The three trees removed as of this writing include a 38-inch diameter water oak on Campbell Street which had severe root and lower trunk rot and contained deadwood which was dropping branches onto the sidewalk and was at high risk for falling onto a nearby house; a 43-inch diameter post oak on Lyttleton Street which was dead after years of declining health; and a 54-inch diameter Southern red oak on Mill Street which had lost a major branch this summer taking with it more than 40 percent of the canopy and revealing an extensive decay column within the tree. In the months following the branch failure, the remaining tree canopy declined and was deemed a hazard. Know that the city does not take tree removal lightly and we don’t take these actions without a thorough assessment of the tree’s health, structural soundness and long-term viability.

To provide you with a sense of the mass of these trees, the lower 12-foot long section of the Lyttleton Street oak tree weighed in at 11,500 pounds and the lower 13-foot section of the Mill Street oak tree weighed in at 12,100 pounds. This equates to more than 950 pounds and 930 pounds, respectively, per 1 foot of trunk height, putting the crane to the test as the trunks were lifted off of the stump!

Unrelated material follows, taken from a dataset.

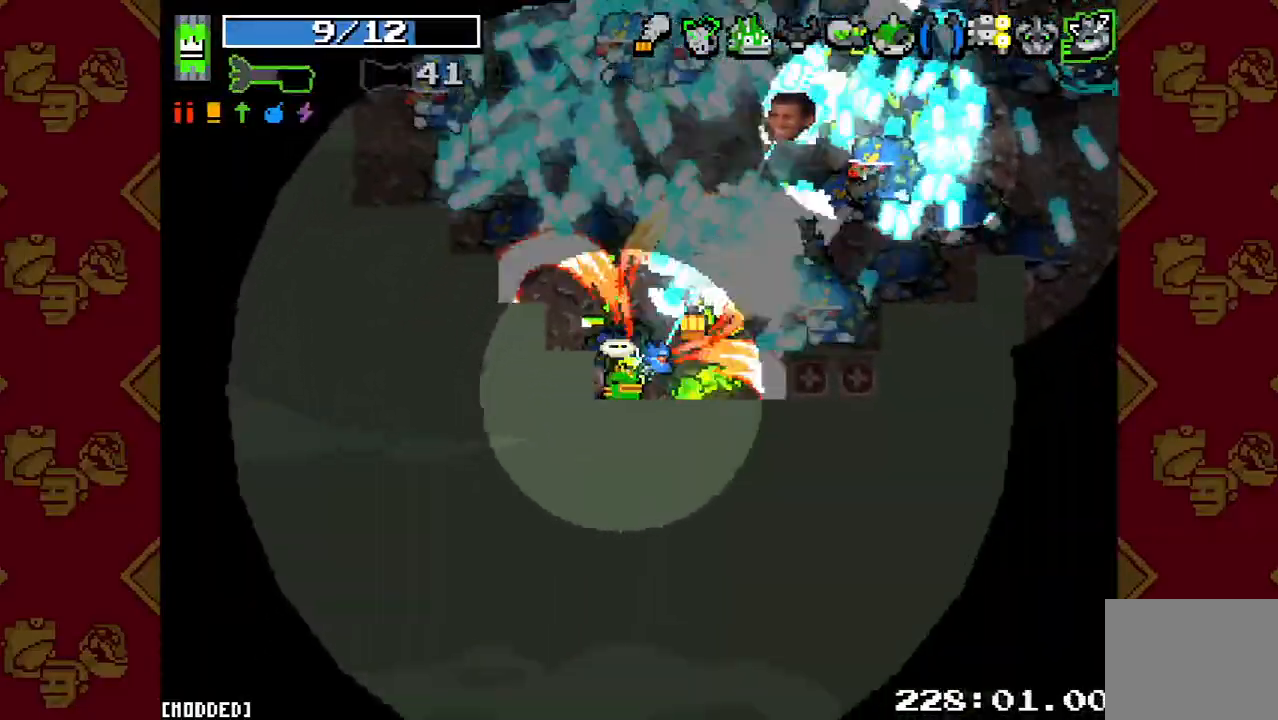
{"buttons": [], "left_stick": "up-left", "right_stick": "up-right", "events": [[100, "R2", "down"], [267, "R2", "up"], [333, "R2", "down"], [400, "left_stick", "up-left"], [500, "R2", "up"]]}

After the last trunk sections were cut, the growth rings were counted to determine the approximate tree age. The Campbell Street tree was too rotten to get an estimated age but the Mill and Lyttleton Street oak trees revealed illuminating answers.

It was approximately 1813, 200 years ago, when the Mill Street red oak germinated and set root in the ground. At that time in U.S. history, the Star Spangled Banner contained 15 stars and 15 stripes, James Madison was president, the War of 1812 was raging, and Congress authorized the use of steamboats to transport mail. Here in Camden, the two main town squares burned, including the original town market.

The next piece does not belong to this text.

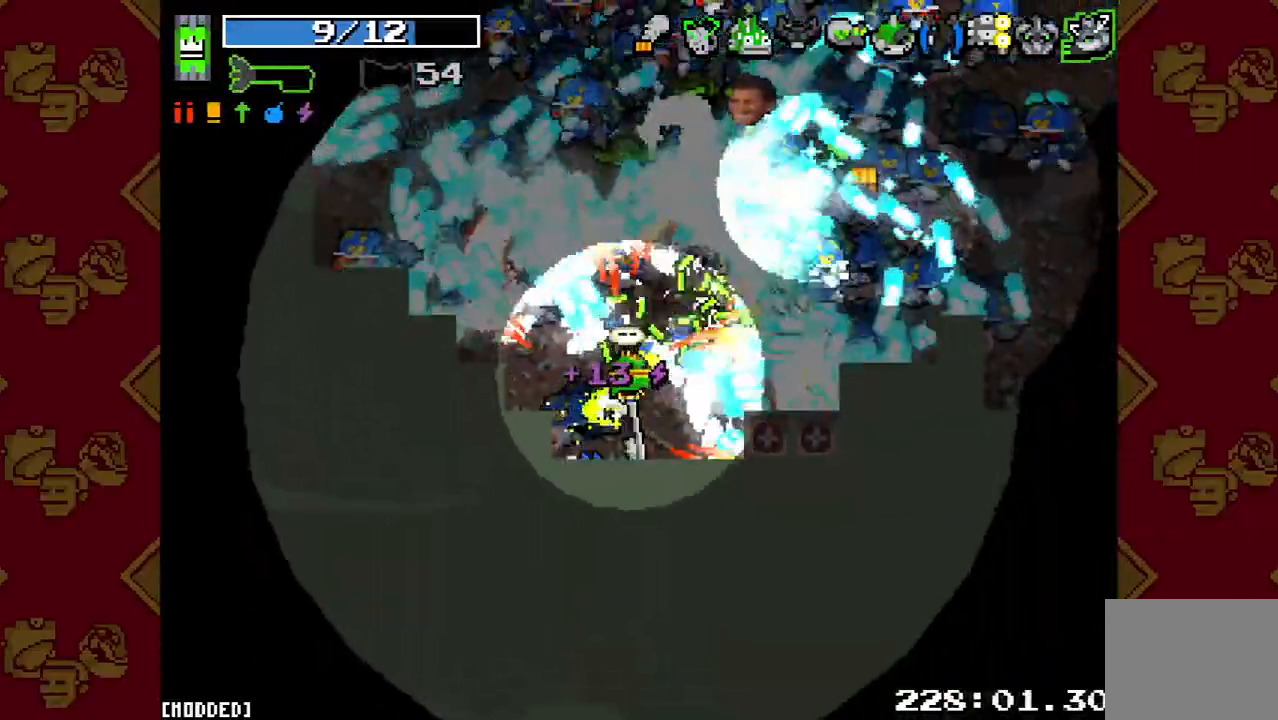
{"buttons": [], "left_stick": "up-left", "right_stick": "up-right", "events": [[67, "left_stick", "up-right"], [100, "R2", "down"], [233, "R2", "up"], [233, "left_stick", "left"], [333, "R2", "down"], [367, "left_stick", "up-left"], [500, "R2", "up"]]}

In 1838, 175 years ago, the Lyttleton Street post oak set root. The Star Spangled Banner then contained 26 stars and 13 stripes, Martin Van Buren was president, Samuel Morse first publicly demonstrated the telegraph (he later invented Morse Code), and the infamous Trail of Tears march occurred which forced the relocation of the Cherokee Native American tribe and resulted in the deaths of thousands of Indians. Closer to home, the second bridge was built over the Wateree River and the DeKalb Cotton Factory was established.

By the beginning of the Civil War the trees were 48 and 23 years old respectively. Clearly, these were historic trees and in the wake of their removal, we are facilitating the repurposing of them to the best of our ability. Some of the wood is being cut into movable sections so residents can use it for firewood for home-heating, some is being brought to Historic Camden for firewood use during battle re-enactments, some is being brought to the county landfill to be chipped and used as mulch and a few pieces are now on display in Rectory Square for playing on.

While it’s sad to see these giants go, there is also anticipation in looking towards the future as we will plant the next generation of trees this winter in the hope that in the next 100 years, they will also be known as historic, significant, heritage and a living legacy.